[Dataset entries]
------------

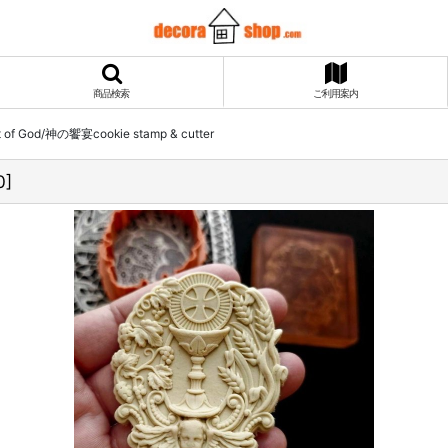
商品検索
ご利用案内
 of God/神の饗宴cookie stamp & cutter
0
]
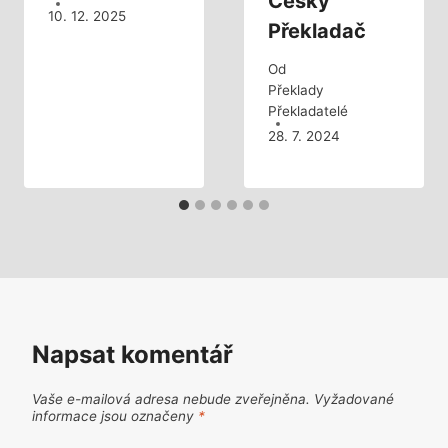
Český
10. 12. 2025
Překladač
Od
Překlady
Překladatelé
28. 7. 2024
Napsat komentář
Vaše e-mailová adresa nebude zveřejněna.
Vyžadované
informace jsou označeny
*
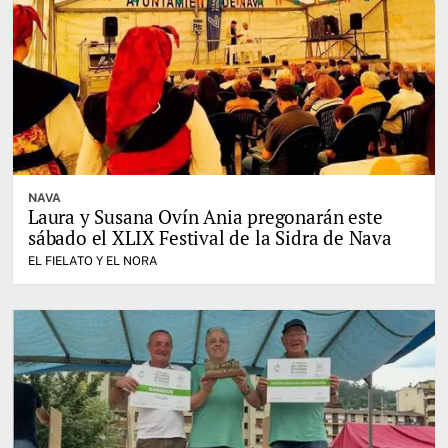
NAVA
Laura y Susana Ovín Ania pregonarán este
sábado el XLIX Festival de la Sidra de Nava
EL FIELATO Y EL NORA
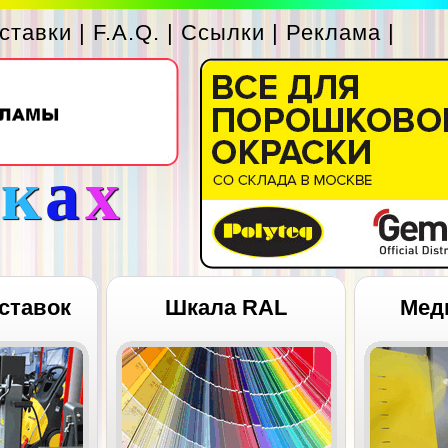
ставки
|
F.A.Q.
|
Ссылки
|
Реклама
|
с
к
а
х
ставок
Шкала RAL
Мед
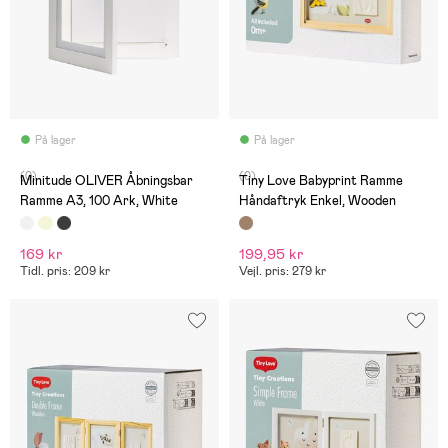
På lager
På lager
(0)
(0)
Minitude OLIVER Åbningsbar
Tiny Love Babyprint Ramme
Ramme A3, 100 Ark, White
Håndaftryk Enkel, Wooden
169 kr
199,95 kr
Tidl. pris: 209 kr
Vejl. pris: 279 kr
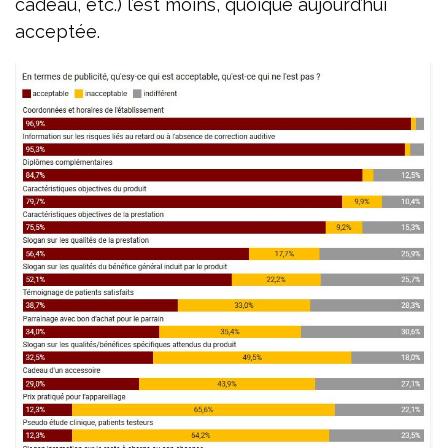
cadeau, etc.) l’est moins, quoique aujourd’hui
acceptée.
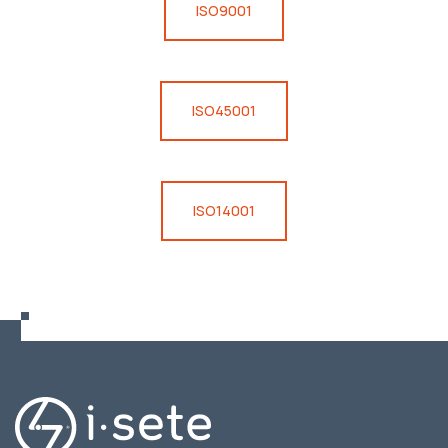
ISO9001
ISO45001
ISO14001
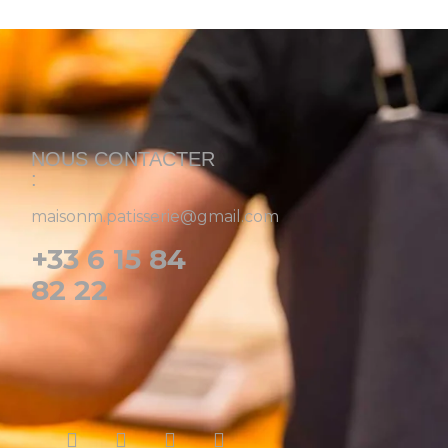
NOUS CONTACTER
:
maisonm.patisserie@gmail.com
+33 6 15 84
82 22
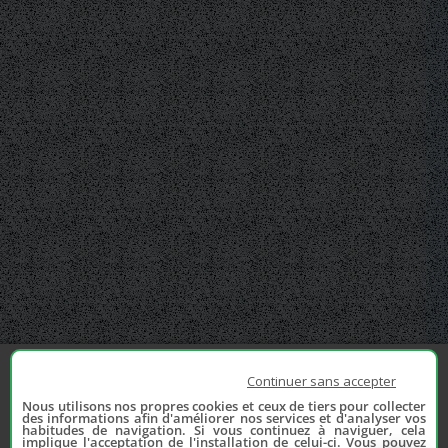
Continuer sans accepter
Nous utilisons nos propres cookies et ceux de tiers pour collecter
des informations afin d'améliorer nos services et d'analyser vos
habitudes de navigation. Si vous continuez à naviguer, cela
implique l'acceptation de l'installation de celui-ci. Vous pouvez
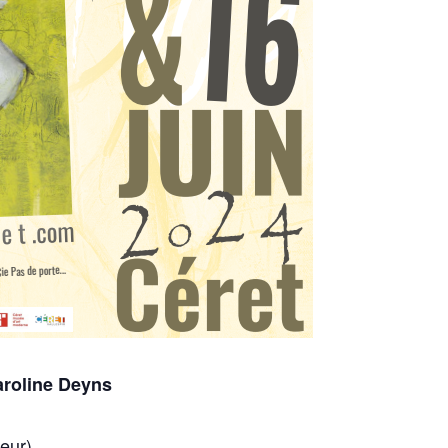
aroline Deyns
eur)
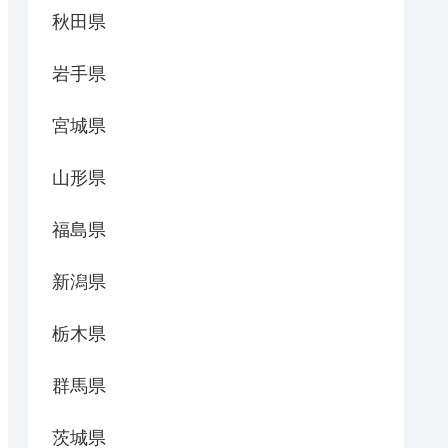
秋田県
岩手県
宮城県
山形県
福島県
新潟県
栃木県
群馬県
茨城県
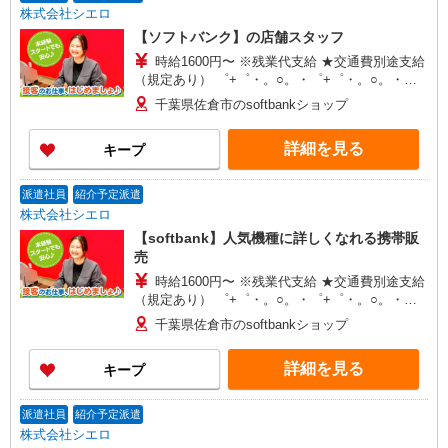
株式会社シエロ
【ソフトバンク】の店舗スタッフ
時給1600円〜 ※残業代支給 ★交通費別途支給
（規定あり） ゜+゜・。○。・゜+゜・。○。・゜
+゜ 入社祝い金10万円支給(規定有) お友達を紹介
千葉県佐倉市のsoftbankショップ
頂くと, インセンティブ支給(規定有) ★月2回払
い・週払い可能（規程有）★ ゜・。○。・゜
詳細を見る
キープ
+゜・。○。・゜+゜
派遣社員
紹介予定派遣
株式会社シエロ
【softbank】人気機種に詳しくなれる携帯販
売
時給1600円〜 ※残業代支給 ★交通費別途支給
（規定あり） ゜+゜・。○。・゜+゜・。○。・゜
+゜ 入社祝い金10万円支給(規定有) お友達を紹介
千葉県佐倉市のsoftbankショップ
頂くと, インセンティブ支給(規定有) ★月2回払
い・週払い可能（規程有）★ ゜・。○。・゜
詳細を見る
キープ
+゜・。○。・゜+゜
派遣社員
紹介予定派遣
株式会社シエロ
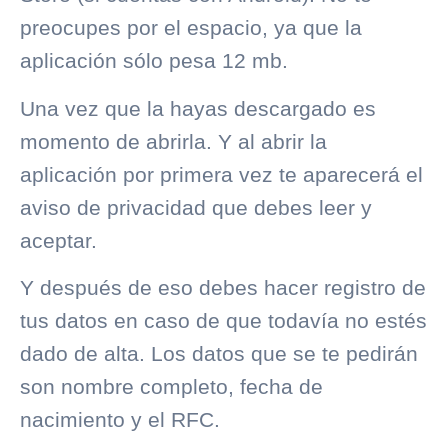
preocupes por el espacio, ya que la
aplicación sólo pesa 12 mb.
Una vez que la hayas descargado es
momento de abrirla. Y al abrir la
aplicación por primera vez te aparecerá el
aviso de privacidad que debes leer y
aceptar.
Y después de eso debes hacer registro de
tus datos en caso de que todavía no estés
dado de alta. Los datos que se te pedirán
son nombre completo, fecha de
nacimiento y el RFC.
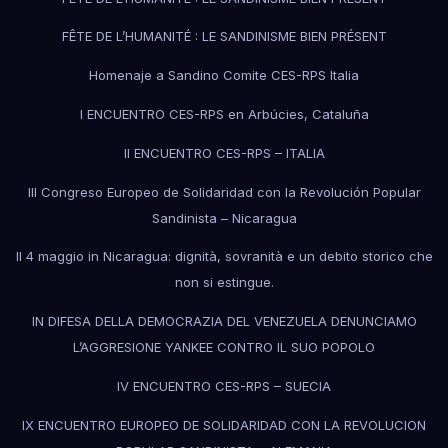
FÊTE DE L’HUMANITÉ : LE SANDINISME BIEN PRÉSENT
Homenaje a Sandino Comite CES-RPS Italia
I ENCUENTRO CES-RPS en Arbúcies, Cataluña
II ENCUENTRO CES-RPS – ITALIA
III Congreso Europeo de Solidaridad con la Revolución Popular
Sandinista – Nicaragua
Il 4 maggio in Nicaragua: dignità, sovranità e un debito storico che
non si estingue.
IN DIFESA DELLA DEMOCRAZIA DEL VENEZUELA DENUNCIAMO
L’AGGRESIONE YANKEE CONTRO IL SUO POPOLO
IV ENCUENTRO CES-RPS – SUECIA
IX ENCUENTRO EUROPEO DE SOLIDARIDAD CON LA REVOLUCION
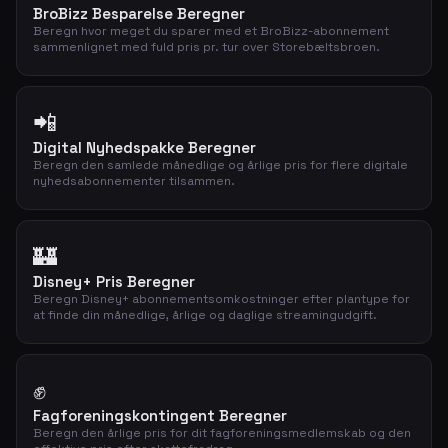
BroBizz Besparelse Beregner
Beregn hvor meget du sparer med et BroBizz-abonnement
sammenlignet med fuld pris pr. tur over Storebæltsbroen.
📲
Digital Nyhedspakke Beregner
Beregn den samlede månedlige og årlige pris for flere digitale
nyhedsabonnementer tilsammen.
🏰
Disney+ Pris Beregner
Beregn Disney+ abonnementsomkostninger efter plantype for
at finde din månedlige, årlige og daglige streamingudgift.
✊
Fagforeningskontingent Beregner
Beregn den årlige pris for dit fagforeningsmedlemskab og den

------------

- _DIRECTIVE_:
Transcribe exactly each line of the records from the start up to and including the one with "sábado el XLIX Festival de la Sidra de Nava", and leave out every picture.

- _SOLUTION TO THIS TASK_:
商品検索
ご利用案内
 of God/神の饗宴cookie stamp & cutter
0
]
Český
10. 12. 2025
Překladač
Od
Překlady
Překladatelé
28. 7. 2024
Napsat komentář
Vaše e-mailová adresa nebude zveřejněna.
Vyžadované
informace jsou označeny
*
NAVA
Laura y Susana Ovín Ania pregonarán este
sábado el XLIX Festival de la Sidra de Nava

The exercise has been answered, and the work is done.